É um movimento, por assim dizer, que já está acontecendo. Não tem nome, não tem manchete. Não tem um líder, não tem um disco-chave. É natural.

Há pepitas apreciadas já pra além dos subterrâneos, como o Metá Metá, o Satanique Samba Trio, o Passo Torto… Cavocando novas possibilidades e misturando estilos, Kiko Dinucci, Rodrigo Campos e, principalmente, o pessoal da Quintavant e Audio Rebel, do Rio de Janeiro, foram moldando uma forma de musicar MPB com MTB, sem ser intencional. Era e é apenas uma necessidade de unir influências, recursos e gostos pessoais.

Veio a voz belíssima de Juçara Marçal; e seu “Encarnado”, de 2014, é a prova máxima de que a “fórmula” reluzia – uma sonoridade um tanto viva já em 2008, com “Padê”, parceria dela com Dinucci, sem ruídos.

Thiago França e Dinucci fizeram com o Sambanzo (“Etiópia”, 2012), uma mistura de jazz livre e ritmos africanos.

Não era o limite. Cadu Tenório e Márcio Bulk juntaram seus noises e poemas a vozes belíssimas e suaves de Alice Caymmi e Lívia Nestrovski, pra fazer “Banquete” (2014).

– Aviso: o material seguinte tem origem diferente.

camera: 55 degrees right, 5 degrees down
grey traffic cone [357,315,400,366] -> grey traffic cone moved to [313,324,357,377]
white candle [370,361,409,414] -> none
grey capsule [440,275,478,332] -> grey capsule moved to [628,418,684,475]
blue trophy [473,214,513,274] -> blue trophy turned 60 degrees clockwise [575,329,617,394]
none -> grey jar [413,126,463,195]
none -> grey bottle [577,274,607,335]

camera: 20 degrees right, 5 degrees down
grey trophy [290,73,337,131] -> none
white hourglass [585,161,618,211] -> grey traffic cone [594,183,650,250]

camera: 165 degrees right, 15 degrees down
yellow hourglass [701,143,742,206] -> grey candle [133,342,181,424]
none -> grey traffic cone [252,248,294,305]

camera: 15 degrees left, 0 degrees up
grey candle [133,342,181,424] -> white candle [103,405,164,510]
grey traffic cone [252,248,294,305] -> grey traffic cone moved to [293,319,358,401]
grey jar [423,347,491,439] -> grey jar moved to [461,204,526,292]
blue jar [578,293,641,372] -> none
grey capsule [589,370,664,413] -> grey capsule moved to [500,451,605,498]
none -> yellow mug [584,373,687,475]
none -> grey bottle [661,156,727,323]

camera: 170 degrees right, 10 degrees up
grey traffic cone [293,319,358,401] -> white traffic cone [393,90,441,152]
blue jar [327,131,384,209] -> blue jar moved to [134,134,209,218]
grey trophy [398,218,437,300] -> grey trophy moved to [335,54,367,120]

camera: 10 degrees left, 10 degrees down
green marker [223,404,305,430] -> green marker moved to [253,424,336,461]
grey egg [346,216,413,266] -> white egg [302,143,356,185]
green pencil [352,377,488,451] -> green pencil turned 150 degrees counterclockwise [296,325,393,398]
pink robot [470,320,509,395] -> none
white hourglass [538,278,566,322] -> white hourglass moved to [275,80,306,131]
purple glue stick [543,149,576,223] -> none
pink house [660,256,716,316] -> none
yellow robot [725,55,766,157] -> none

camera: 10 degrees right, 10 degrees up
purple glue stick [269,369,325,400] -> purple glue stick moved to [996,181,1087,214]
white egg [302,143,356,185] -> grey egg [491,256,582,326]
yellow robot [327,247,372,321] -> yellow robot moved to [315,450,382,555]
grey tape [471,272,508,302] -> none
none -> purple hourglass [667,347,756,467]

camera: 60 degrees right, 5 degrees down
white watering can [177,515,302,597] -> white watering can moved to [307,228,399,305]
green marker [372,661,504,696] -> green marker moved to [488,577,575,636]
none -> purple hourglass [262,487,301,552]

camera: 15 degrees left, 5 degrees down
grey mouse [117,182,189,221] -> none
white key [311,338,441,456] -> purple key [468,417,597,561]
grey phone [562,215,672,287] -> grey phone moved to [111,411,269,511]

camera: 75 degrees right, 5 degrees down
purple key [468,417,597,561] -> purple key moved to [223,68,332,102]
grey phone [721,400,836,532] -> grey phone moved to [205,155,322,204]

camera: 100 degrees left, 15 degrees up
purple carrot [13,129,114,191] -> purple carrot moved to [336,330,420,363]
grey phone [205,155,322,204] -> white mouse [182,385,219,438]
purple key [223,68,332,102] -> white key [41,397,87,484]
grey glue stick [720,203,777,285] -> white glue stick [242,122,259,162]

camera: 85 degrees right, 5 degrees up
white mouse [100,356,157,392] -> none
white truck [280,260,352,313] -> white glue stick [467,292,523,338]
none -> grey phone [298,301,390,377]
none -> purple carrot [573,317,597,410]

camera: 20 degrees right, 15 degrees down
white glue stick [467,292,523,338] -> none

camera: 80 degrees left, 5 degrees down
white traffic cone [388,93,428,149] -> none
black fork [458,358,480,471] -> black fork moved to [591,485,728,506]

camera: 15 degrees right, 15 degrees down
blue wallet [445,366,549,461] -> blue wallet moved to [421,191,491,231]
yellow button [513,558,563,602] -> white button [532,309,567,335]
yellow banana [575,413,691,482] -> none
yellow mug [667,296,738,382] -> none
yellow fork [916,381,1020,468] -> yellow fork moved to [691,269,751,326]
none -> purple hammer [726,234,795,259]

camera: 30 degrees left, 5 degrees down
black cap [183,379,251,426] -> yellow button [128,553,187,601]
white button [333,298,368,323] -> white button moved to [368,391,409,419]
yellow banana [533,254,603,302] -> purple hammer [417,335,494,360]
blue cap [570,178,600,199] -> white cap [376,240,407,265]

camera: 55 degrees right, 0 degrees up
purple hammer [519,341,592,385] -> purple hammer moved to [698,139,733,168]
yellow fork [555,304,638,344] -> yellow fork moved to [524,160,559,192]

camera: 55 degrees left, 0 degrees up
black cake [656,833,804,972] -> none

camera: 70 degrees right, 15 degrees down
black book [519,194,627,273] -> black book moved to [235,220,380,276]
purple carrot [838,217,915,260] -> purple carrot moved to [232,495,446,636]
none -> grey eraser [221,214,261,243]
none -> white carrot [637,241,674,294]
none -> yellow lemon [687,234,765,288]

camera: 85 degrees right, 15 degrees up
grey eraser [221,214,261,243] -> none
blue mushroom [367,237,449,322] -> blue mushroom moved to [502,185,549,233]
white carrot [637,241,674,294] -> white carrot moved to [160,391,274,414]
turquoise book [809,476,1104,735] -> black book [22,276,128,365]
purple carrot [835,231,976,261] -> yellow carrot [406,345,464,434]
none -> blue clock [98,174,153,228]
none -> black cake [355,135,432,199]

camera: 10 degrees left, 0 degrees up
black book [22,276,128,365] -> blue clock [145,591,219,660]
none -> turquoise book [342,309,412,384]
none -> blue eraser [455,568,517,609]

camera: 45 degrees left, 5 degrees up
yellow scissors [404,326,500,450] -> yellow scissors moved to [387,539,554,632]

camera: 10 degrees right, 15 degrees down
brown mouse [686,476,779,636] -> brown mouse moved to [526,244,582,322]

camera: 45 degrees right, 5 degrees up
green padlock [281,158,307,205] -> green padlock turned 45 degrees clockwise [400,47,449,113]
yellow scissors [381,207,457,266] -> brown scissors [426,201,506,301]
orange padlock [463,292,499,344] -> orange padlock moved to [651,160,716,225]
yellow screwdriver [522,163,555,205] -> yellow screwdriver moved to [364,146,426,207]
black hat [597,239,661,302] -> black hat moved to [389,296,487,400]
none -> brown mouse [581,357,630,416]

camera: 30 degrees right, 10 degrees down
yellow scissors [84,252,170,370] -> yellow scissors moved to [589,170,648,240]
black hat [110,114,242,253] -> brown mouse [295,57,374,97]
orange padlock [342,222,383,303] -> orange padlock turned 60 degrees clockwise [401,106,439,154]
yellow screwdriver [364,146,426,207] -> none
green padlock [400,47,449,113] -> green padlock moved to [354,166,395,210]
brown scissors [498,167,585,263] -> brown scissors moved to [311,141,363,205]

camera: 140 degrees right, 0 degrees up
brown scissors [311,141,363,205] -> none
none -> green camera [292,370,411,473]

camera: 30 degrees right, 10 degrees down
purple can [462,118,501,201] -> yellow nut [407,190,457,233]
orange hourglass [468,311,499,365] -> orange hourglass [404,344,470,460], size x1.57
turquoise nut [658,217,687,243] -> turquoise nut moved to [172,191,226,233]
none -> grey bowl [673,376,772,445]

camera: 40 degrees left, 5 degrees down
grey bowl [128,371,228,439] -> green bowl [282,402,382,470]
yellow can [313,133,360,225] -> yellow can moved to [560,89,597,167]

Em 2015, essa turma foi além. O Passo Torto veio se juntar a Ná Ozetti pra fazer “Thiago França”. Cadu Tenório e Juçara cometeram o incrível “Anganga”, misturando cantos de escravos a harsh noise. Juçara, Kiko e Thomas Harres fizeram um disco só de improvisação livre, “Abismu”. Negro Léo nos espanta com a amplitude de seu “Niños Heroes” (bem como de “Ilhas De Calor”, de 2014).

O leitor e ouvinte mais atento poderá dizer que não há novidade. O Rumo (de Ozetti) já fazia isso décadas atrás. Mas essa é a questão. Uma tão impressionante mistura não pode ser uma exceção. Ao ouvir o brilhante disco de Elza Soares, “A Mulher Do Fim Do Mundo” (2015), é de se perguntar: por que nunca fizeram antes? E se fizeram, por que não fazem com mais frequência?

Pois agora parece que estão fazendo. Dinucci, Rodrigo Campos e Rômulo Fróes estão por trás dessa preciosidade que Elza gravou. Há, como se nota, uma recorrência.

Cadu Tenório, já com seu Sobre A Máquina esboçava essa inquietude. Faltava a voz – ou as vozes. Dinucci (des)afina sua guitarra a esse serviço. Thiago França usa seus pulmões pra soprar notas febris. Todos se ajustam pra trazer a música negra, brasileira, enraizada da nossa história, pra ouvidos acostumados a estrangeirismos.

A soma MTB + MPB fez surgir algo “novo”, por assim dizer. Ou se requentou algo que fervilhava aqui e acolá, desde os anos 1970. Não importa: o agora é de um brilho e de uma excitação sem comparações na música atual.

E essa música está no subterrâneo. Deveria estar nos SESCs, nos festivais, nos grandes e bem remunerados palcos. Deveria ter as mesmas palmas que merecem a mais pop da músicas radiofônicas. Não tem, porque cabe também ao ouvinte garimpar, cavocar, fuçar, se esforçar pra achar tais pepitas.

Aqui, há ouro. Uma preciosidade cultural, seja de exercício, seja comercial, seja de experimentação, seja acadêmica.

Esses artistas fazem mais pela música brasileira (a torta, a infectada por estrangerismos, a negra, a histórica, a esquecida) do que qualquer outro na atualidade. Eles são os operários desse garimpo de possibilidades, que, tomara, seja inesgotável. Que, tomara, inspire outros. Que, tomara, não vire um fosso de preciosidades alagado e esquecido na história.